At this time, I've come across several people who are running Listeroids 6 or more hours a day. One person replaced an idler gear in the cam drive, the other has had trouble free service for more than three years running. these are both off grid sites, and neither party regrets their selection of this old design.
Some folks are looking for ways to auto start old iron, if you look over my auto start battery charger, you'll see that this is possible if you take the time to experiment with the basic stamp microcontroller (do a search). I think the key is to make a decompressor that will latch or unlatch under orders of the controller, below is a crude drawing showing how you might approach this using a simple solenoid salvaged from ? Note the fulcrum and the advantage gained that help the solenoid force open the valve.
Some have adapted starter motor generators like those used on countless American garden tractors. Others are looking to fit an auto starter and auto ring gear to the crank shaft. Some will say this is too much messing around, others will have a great time adding features to this old design.
Once this is in place, you have one of the primary interfaces for the controller. In addition to the management of the starting process, this could be used for an emergency shut down. Also note, if you use a big American V8 starter and ring gear, there may be little need to use the decompressor at all.
12/2/2003 I just got word from DIYer Rich Gaarden that he has fitted a Chevy ring gear and starter to the Lister 6/1 and it starts in cold weather with about 10 seconds of cranking. This happens without a decompressor, and without any pre heat, ether or other starting aid. rich will take pictures and forward them, we'll share his setup when we get the pictures.
Have you noticed there's not timing marks on your Listeroid?

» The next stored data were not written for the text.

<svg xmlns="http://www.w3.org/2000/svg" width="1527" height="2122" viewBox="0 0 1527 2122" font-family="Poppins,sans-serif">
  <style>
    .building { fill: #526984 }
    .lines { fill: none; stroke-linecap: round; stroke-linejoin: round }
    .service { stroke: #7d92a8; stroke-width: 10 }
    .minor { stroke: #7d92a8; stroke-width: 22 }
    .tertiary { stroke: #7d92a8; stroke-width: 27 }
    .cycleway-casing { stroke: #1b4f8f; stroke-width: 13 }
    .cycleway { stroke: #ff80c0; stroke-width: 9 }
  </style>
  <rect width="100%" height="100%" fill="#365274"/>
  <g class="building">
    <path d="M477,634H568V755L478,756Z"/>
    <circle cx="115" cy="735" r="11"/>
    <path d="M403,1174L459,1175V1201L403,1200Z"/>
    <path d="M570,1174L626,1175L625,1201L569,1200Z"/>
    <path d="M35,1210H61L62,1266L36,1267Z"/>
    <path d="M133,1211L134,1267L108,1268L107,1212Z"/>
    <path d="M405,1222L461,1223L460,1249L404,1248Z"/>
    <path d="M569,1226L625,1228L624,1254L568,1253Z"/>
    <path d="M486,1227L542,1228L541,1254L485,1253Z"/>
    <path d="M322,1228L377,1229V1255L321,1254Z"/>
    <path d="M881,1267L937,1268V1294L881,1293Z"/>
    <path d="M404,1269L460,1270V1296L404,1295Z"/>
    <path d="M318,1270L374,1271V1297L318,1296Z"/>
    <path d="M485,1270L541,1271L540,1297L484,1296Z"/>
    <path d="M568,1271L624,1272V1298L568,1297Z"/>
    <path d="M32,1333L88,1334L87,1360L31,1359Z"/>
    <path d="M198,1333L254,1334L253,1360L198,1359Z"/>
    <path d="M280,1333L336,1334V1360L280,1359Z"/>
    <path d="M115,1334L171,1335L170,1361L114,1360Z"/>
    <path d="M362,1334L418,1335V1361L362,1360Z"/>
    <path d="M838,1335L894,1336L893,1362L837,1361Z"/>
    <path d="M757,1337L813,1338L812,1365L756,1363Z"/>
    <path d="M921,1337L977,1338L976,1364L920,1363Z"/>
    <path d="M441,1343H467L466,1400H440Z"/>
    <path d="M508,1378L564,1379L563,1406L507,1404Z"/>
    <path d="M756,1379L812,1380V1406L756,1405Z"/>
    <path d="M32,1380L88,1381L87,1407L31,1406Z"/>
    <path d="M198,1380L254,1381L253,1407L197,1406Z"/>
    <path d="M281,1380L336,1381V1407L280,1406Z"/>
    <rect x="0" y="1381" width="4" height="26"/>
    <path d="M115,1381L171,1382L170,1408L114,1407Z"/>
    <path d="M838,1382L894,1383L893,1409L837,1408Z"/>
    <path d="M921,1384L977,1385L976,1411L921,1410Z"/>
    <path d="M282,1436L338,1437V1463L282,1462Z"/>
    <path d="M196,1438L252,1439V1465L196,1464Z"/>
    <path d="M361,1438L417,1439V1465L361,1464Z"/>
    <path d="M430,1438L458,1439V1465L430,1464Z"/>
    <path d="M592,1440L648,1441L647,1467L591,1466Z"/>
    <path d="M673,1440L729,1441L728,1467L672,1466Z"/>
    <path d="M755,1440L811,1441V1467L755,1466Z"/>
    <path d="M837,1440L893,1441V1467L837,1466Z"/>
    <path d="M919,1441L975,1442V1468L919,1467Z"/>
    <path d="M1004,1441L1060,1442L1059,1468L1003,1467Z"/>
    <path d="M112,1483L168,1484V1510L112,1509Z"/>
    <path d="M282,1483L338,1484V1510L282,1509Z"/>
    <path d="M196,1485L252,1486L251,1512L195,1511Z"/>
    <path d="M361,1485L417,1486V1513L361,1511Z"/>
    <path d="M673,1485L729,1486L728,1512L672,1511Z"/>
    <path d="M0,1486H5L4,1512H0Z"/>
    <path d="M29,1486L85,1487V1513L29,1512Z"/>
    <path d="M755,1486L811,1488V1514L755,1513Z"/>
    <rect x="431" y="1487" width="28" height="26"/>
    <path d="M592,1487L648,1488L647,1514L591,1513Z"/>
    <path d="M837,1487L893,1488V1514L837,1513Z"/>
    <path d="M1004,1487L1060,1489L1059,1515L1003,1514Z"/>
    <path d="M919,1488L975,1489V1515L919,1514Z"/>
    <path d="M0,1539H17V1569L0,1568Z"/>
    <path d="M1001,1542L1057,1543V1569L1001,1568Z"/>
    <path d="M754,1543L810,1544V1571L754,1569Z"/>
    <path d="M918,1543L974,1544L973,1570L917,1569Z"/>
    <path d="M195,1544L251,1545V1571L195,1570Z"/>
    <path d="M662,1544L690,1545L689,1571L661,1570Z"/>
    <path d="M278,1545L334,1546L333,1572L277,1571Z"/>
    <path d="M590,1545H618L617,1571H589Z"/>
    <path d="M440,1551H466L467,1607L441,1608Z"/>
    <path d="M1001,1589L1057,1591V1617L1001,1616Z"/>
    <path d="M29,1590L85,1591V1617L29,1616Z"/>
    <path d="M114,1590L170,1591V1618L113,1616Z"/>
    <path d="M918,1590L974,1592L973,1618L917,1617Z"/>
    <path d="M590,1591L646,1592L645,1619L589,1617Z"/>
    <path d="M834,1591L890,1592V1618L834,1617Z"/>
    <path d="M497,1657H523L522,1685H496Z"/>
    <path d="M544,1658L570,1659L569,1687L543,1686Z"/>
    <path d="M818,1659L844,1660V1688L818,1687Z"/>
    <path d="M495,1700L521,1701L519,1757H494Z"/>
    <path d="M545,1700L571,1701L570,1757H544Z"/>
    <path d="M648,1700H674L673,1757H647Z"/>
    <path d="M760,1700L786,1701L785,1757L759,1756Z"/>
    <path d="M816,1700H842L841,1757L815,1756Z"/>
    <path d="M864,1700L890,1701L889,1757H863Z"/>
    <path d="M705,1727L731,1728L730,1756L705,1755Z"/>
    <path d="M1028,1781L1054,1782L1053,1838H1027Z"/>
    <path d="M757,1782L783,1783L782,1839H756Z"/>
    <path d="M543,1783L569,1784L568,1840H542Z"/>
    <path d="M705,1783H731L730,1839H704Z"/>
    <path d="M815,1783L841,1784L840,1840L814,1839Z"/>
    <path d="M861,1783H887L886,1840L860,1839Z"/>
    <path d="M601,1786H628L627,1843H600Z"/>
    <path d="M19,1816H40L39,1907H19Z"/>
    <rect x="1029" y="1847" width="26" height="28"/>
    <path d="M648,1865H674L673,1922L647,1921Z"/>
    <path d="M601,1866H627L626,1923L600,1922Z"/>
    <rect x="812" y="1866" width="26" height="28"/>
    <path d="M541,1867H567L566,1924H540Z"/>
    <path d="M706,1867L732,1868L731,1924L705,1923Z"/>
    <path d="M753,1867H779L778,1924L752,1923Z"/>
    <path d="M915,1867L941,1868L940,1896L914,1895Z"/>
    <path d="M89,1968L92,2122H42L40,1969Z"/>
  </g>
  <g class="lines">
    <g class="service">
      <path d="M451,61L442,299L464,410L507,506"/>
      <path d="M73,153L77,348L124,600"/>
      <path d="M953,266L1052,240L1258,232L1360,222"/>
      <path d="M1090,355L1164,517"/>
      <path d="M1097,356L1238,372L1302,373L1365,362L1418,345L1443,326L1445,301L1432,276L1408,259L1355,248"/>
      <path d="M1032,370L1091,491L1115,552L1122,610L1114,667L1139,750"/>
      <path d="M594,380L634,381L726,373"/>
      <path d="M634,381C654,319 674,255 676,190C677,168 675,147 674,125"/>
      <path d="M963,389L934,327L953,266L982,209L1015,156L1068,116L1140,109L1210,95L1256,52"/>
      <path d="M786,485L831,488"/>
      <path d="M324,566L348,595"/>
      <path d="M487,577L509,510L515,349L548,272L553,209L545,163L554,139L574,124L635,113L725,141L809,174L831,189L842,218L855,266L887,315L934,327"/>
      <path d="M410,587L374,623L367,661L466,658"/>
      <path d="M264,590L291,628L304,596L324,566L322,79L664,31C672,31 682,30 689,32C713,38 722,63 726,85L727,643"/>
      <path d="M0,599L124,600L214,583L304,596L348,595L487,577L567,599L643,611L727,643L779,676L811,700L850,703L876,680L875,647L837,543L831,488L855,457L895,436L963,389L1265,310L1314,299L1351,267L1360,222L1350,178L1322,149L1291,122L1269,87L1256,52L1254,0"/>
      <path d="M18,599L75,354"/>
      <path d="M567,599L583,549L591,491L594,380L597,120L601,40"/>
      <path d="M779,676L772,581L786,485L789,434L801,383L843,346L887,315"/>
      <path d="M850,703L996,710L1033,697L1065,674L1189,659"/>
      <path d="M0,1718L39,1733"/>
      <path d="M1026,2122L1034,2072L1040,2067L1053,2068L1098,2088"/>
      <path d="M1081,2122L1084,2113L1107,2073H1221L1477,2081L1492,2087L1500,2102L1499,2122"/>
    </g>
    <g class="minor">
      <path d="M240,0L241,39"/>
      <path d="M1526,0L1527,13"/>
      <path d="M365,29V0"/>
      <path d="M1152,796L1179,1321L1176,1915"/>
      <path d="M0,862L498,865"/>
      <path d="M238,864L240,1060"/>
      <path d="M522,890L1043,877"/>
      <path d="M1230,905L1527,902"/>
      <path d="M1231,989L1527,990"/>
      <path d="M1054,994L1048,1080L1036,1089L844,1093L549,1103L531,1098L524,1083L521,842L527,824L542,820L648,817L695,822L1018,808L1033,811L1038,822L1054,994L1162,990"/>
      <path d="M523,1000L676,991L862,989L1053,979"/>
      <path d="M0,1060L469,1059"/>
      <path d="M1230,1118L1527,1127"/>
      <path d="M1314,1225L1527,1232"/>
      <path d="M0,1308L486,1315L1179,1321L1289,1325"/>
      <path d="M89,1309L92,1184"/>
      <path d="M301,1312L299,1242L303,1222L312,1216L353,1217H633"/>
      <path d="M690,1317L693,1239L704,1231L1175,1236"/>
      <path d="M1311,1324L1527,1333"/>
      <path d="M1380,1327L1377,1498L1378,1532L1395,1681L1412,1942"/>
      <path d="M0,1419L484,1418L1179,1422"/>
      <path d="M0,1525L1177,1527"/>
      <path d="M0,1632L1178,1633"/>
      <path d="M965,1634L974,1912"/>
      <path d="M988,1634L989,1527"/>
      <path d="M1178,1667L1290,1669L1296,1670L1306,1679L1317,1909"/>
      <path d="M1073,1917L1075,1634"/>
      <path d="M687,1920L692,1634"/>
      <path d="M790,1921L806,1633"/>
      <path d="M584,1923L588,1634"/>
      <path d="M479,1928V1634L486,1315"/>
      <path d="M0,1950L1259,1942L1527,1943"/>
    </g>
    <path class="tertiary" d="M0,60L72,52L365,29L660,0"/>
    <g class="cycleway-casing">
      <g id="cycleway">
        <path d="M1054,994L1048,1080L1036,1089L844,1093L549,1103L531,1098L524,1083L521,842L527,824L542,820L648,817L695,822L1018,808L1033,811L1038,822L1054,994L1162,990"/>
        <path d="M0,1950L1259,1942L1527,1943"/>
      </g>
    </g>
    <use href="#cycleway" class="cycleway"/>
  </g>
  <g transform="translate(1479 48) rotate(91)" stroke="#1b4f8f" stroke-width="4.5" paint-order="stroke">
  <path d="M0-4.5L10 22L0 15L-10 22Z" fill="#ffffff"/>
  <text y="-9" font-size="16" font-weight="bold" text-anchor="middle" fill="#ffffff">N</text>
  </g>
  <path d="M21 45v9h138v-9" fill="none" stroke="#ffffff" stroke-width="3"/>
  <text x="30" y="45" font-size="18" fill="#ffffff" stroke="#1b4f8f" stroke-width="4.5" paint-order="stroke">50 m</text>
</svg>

After looking things over for a long time, this appears to be the best pointer for a timing mark on the engine. These are big wheels, and you'll quickly learn that one degree is pretty wide. If you don't wish to take the head off to find top dead center, consider pulling the injector, and dropping a wire down the hole onto the top of the piston to use as an indicator for TDC.
Above: Here's a Listeroid getting a coat of proper paint. This Metallic crap has to go. The easy way to paint one is to take the head off, and attach a home made lifting bar as you see here. This allows you to work standing, to have good light, and to clean up around the base.